Investors in contracts for difference (CfDs) are facing steep rises in the costs of taking out the controversial derivatives as the markets swing wildly, and they could face another round of cost hikes if conditions become worse.

Market participants fear more firms could follow MF Global, which lifted margin requirements to 90 per cent earlier this year, well above the usual rate of up to 25 per cent. Others predict some smaller companies could collapse altogether.

Contracts for difference are a way of benefiting from share price movements without owning the stock, and are used largely by hedge funds. An investor can gain access to thousands of shares, paying as little as 5 per cent of the underlying value as collateral. This investment is known as the margin.

Joshua Raymond, market strategist at City Index, a firm that offers CfD trading, said: "Margins have gone up across a lot of the industry. It is a sign that the markets are more volatile."

Earlier this month, the Financial Services Authority announced investors will have to disclose CfD holdings of above 3 per cent in a company, to avoid stealthy stake building in the previously unregulated areas.

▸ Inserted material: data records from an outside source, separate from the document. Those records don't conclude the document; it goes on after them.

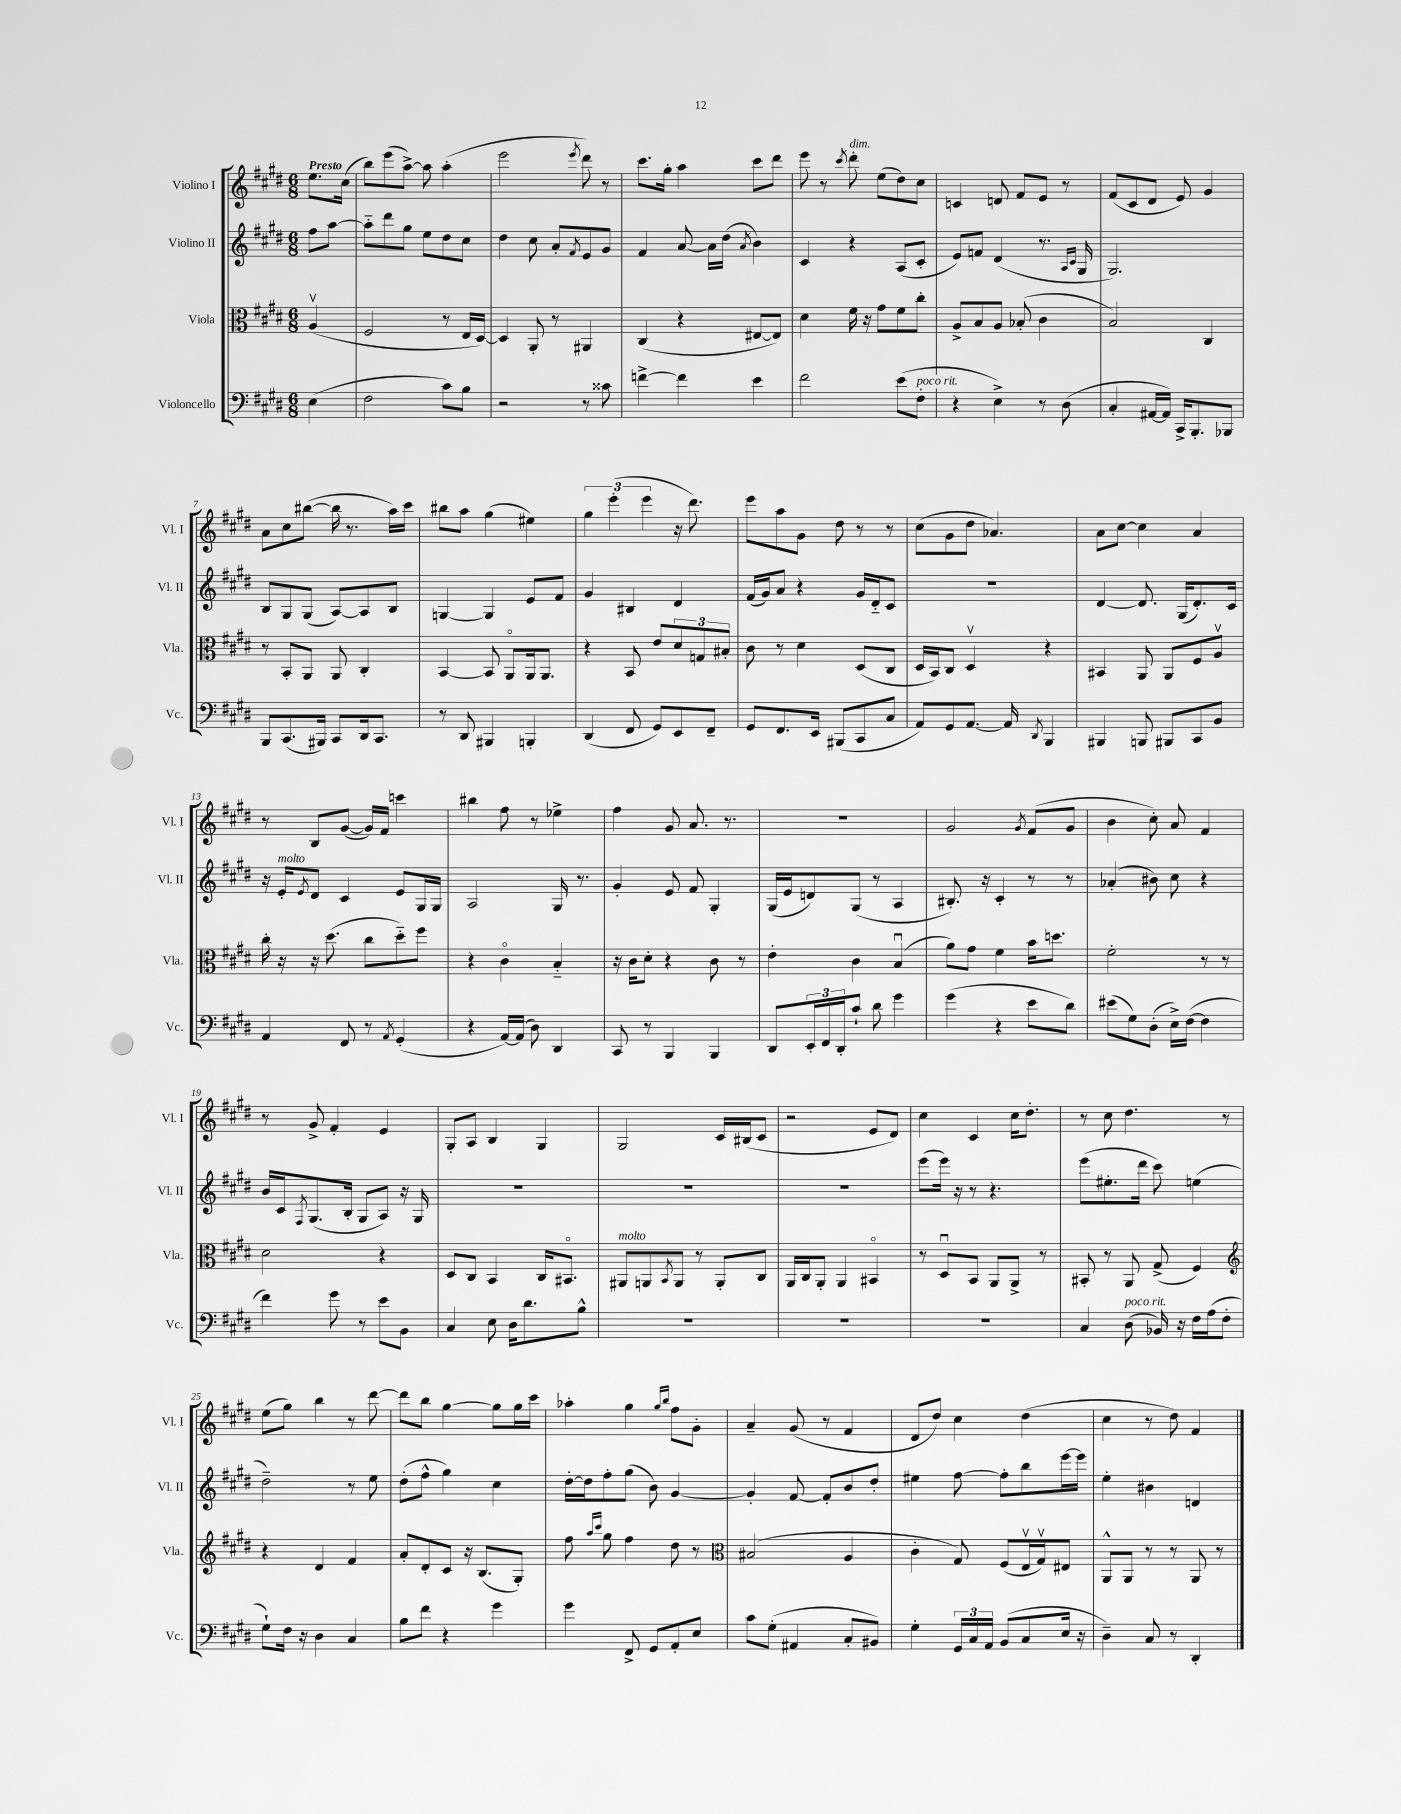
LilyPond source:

<<
\new StaffGroup <<
\new Staff = "s0" \with { instrumentName = "Violino I" shortInstrumentName = "Vl. I" } {
    \clef treble \key e \major \numericTimeSignature \time 6/8 \partial 4 \tempo "Presto"
    e''8. cis''16( |
    b''8) e'''8( a''8~->) a''8 a''4-.( |
    e'''2 \acciaccatura { e'''8 } dis'''8) r8 |
    cis'''8. gis''16-. a''4 cis'''8 dis'''8 |
    e'''8 r8 \acciaccatura { cis'''8 } dis'''8-.^\markup { \italic "dim." } e''8( dis''8) cis''8 |
    c'4 d'8 fis'8 e'8 r8 |
    fis'8( cis'8 dis'8 e'8) gis'4 |
    a'8 cis''8 bis''8~( bis''16 r8. a''16) cis'''16 |
    bis''8 a''8 gis''4( eis''4) |
    \tuplet 3/2 { gis''4 e'''4-.( e'''4 } r16 dis'''8.) |
    e'''8 a''8 gis'8 dis''8 r8 r8 |
    cis''8( gis'8 dis''8 aes'4.) |
    a'8 cis''8~ cis''4 a'4 |
    r8 b8 gis'8~( gis'16) fis'16 c'''4 |
    bis''4 fis''8 r8 ees''4-> |
    fis''4 gis'8 a'8. r8. |
    R2. |
    gis'2 \acciaccatura { gis'8 } fis'8( gis'8 |
    b'4 cis''8-.) a'8 fis'4 |
    r8 gis'8-> fis'4-. e'4 |
    gis8-. a8 b4 gis4 |
    gis2 cis'16 bis16( cis'8 |
    r2 e'8 dis'8) |
    cis''4 cis'4 cis''16 dis''8.-. |
    r8 cis''8 dis''4. r8 |
    e''8( gis''8) b''4 r8 dis'''8~ |
    dis'''8 b''8 gis''4~ gis''8 gis''16 cis'''16 |
    aes''4-. gis''4 \grace { gis''16 b''16 } fis''8 gis'8-. |
    a'4-- gis'8( r8 fis'4 |
    dis'8 dis''8) cis''4 dis''4( |
    cis''4 r8 dis''8) fis'4 \bar "|." |
}
\new Staff = "s1" \with { instrumentName = "Violino II" shortInstrumentName = "Vl. II" } {
    \clef treble \key e \major \numericTimeSignature \time 6/8 \partial 4
    fis''8 a''8~ |
    a''8-_ dis'''8 gis''8 e''8 dis''8 cis''8 |
    dis''4 cis''8 a'8-. \acciaccatura { fis'8 } e'8 gis'8 |
    fis'4 a'8~ a'16 dis''16( \acciaccatura { a'8 } b'4) |
    cis'4 r4 a8( cis'8-. |
    e'8) f'8 dis'4( r8. \grace { a16 cis'16 } gis16 |
    gis2.) |
    b8 gis8 gis8( a8~) a8 b8 |
    g4~ g4 e'8 fis'8 |
    gis'4 bis4 dis'4 |
    fis'16( gis'16) a'8 r4 gis'16 dis'16-_ cis'8 |
    R2. |
    dis'4~ dis'8. gis16( dis'8.-.) cis'16 |
    r16 e'16-.^\markup { \italic "molto" } \acciaccatura { e'8 } dis'8 cis'4 e'8 gis16 gis16 |
    a2 gis16 r8. |
    gis'4-. e'8 fis'8 gis4-. |
    gis16( e'16 d'8) gis8( r8 a4 |
    bis8.-.) r16 cis'4-. r8 r8 |
    aes'4-.( bis'8) cis''8 r4 |
    b'16 cis'16 \acciaccatura { fis8 } gis8.( b16-. gis8 a8) r16 gis16 |
    R2. |
    R2. |
    R2. |
    e'''8( e'''16) r16 r8 r4. |
    e'''8( eis''8.-. dis'''16 cis'''8) e''4( |
    dis''2--) r8 e''8 |
    dis''8-.( fis''8-^ gis''4) cis''4 |
    dis''16~-. dis''16 fis''8-. gis''8( b'8) gis'4~ |
    gis'4-. fis'8~ fis'8-. b'8 dis''8-. |
    eis''4 fis''8~ fis''8-. b''8 e'''16~ e'''16 |
    e''4-. bis'4 d'4 \bar "|." |
}
\new Staff = "s2" \with { instrumentName = "Viola" shortInstrumentName = "Vla." } {
    \clef alto \key e \major \numericTimeSignature \time 6/8 \partial 4
    a4\upbow( |
    fis2 r8 e16 dis16~) |
    dis4 a,8-. r8 ais,4 |
    cis4( r4 eis8~ eis8) |
    dis'4 fis'16 r16 gis'8 fis'8 cis''8-. |
    a8-> b8 a8 bes8-.( cis'4 |
    b2) cis4 |
    r8 b,8-. a,8 a,8 cis4-. |
    b,4~ b,8 a,8\flageolet a,16 a,8. |
    r4 b,8 e'8 \tuplet 3/2 { dis'8 g8 bis8-. } |
    cis'8 r8 dis'4 dis8( cis8 |
    dis16 b,16) cis8 dis4\upbow r4 |
    bis,4 a,8 a,8 fis8 a8\upbow |
    cis''16-. r16 r16 dis''8.( cis''8 dis''8-_) fis''8 |
    r4 cis'4\flageolet b4-_ |
    r16 cis'16 dis'8-. r4 cis'8 r8 |
    e'4-. cis'4 b4\downbow( |
    a'8) gis'8 fis'4 b'16 d''8. |
    fis'2-. r8 r8 |
    dis'2 r4 |
    dis8 cis8 b,4 cis16 bis,8.\flageolet |
    ais,8^\markup { \italic "molto" } a,8 \acciaccatura { b,8 } a,8 r8 a,8-. cis8 |
    a,16 cis16 a,8-. a,4 bis,4\flageolet |
    r8 dis8\downbow b,8 a,8 a,8-> r8 |
    bis,8-. r8 a,8 gis8->( fis4) |
    \clef treble r4 dis'4 fis'4 |
    a'8-. dis'8-. cis'8 r16 b8.( gis8-.) |
    fis''8 \grace { a''16 cis'''16 } gis''8 fis''4 dis''8 r8 |
    \clef alto bis2( a4 |
    cis'4-. gis8) fis8( e16\upbow gis16\upbow) eis8 |
    a,8-^ a,8 r8 r8 a,8 r8 \bar "|." |
}
\new Staff = "s3" \with { instrumentName = "Violoncello" shortInstrumentName = "Vc." } {
    \clef bass \key e \major \numericTimeSignature \time 6/8 \partial 4
    e4( |
    fis2 cis'8) b8 |
    r2 r8 cisis'8 |
    f'4~-> f'4 e'4 |
    fis'2 e'8( fis8-.^\markup { \italic "poco rit." } |
    r4 e4->) r8 dis8( |
    cis4-. ais,16~ ais,16) cis,16-> b,,8.-. bes,,8 |
    b,,8 cis,8.( bis,,16) cis,8 dis,16 cis,8. |
    r8 dis,8 bis,,4 b,,4-. |
    dis,4( fis,8 gis,8) e,8 fis,8-- |
    gis,8 fis,8. e,16 bis,,8( cis,8 cis8 |
    a,8) gis,8 a,8.~ a,16 \acciaccatura { dis,8 } b,,4 |
    bis,,4 b,,8 bis,,8 cis,8 b,8 |
    a,4 fis,8 r8 \acciaccatura { a,8 } gis,4-.( |
    r4 a,16~) a,16( dis8) dis,4 |
    cis,8 r8 b,,4 b,,4 |
    dis,8 \tuplet 3/2 { e,16-. fis,16 dis,16-. } cis'8-! dis'8 gis'4 |
    gis'4( r4 e'8 dis'8) |
    eis'8( gis8) dis8-.( e16->) fis16~( fis4 |
    fis'4) gis'8 r8 e'8 b,8 |
    cis4 e8 dis16 dis'8. b8-^ |
    R2. |
    R2. |
    R2. |
    cis4 dis8^\markup { \italic "poco rit." }( bes,16) r16 fis16 a16( fis8-. |
    gis8-!) fis16 r16 dis4 cis4 |
    b8 fis'8 r4 gis'4 |
    gis'4 fis,8-> gis,8 a,8-. e8 |
    cis'8 gis8-.( ais,4 cis8-. bis,8) |
    gis4-. \tuplet 3/2 { gis,16 cis16 a,16 } b,8( cis8 e16 r16 |
    dis4--) cis8 r8 dis,4-. \bar "|." |
}
>>
>>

A spokeswoman for TD Waterhouse, which offers CfD products to retail investors, said there had been a general move upwards this year, from the minimum requirements of 5 per cent.

Companies demand more margin when the markets are at their most volatile to protect against the risk of margin calls and default.

A spokesman for IG Index, another CfD provider said the last major hike in margin levels occurred in January after a sell-off in the markets. He added that while IG hadn't yet carried out further hikes, "we could be heading that way if the markets carry on as they are."

Most companies give at least three working days to hike margins, but as conditions worsen some will be forced to do it without warning, experts warned. This could lead to stocks being dumped on the markets as investors are unable to meet capital requirements, causing the underlying share price to swing.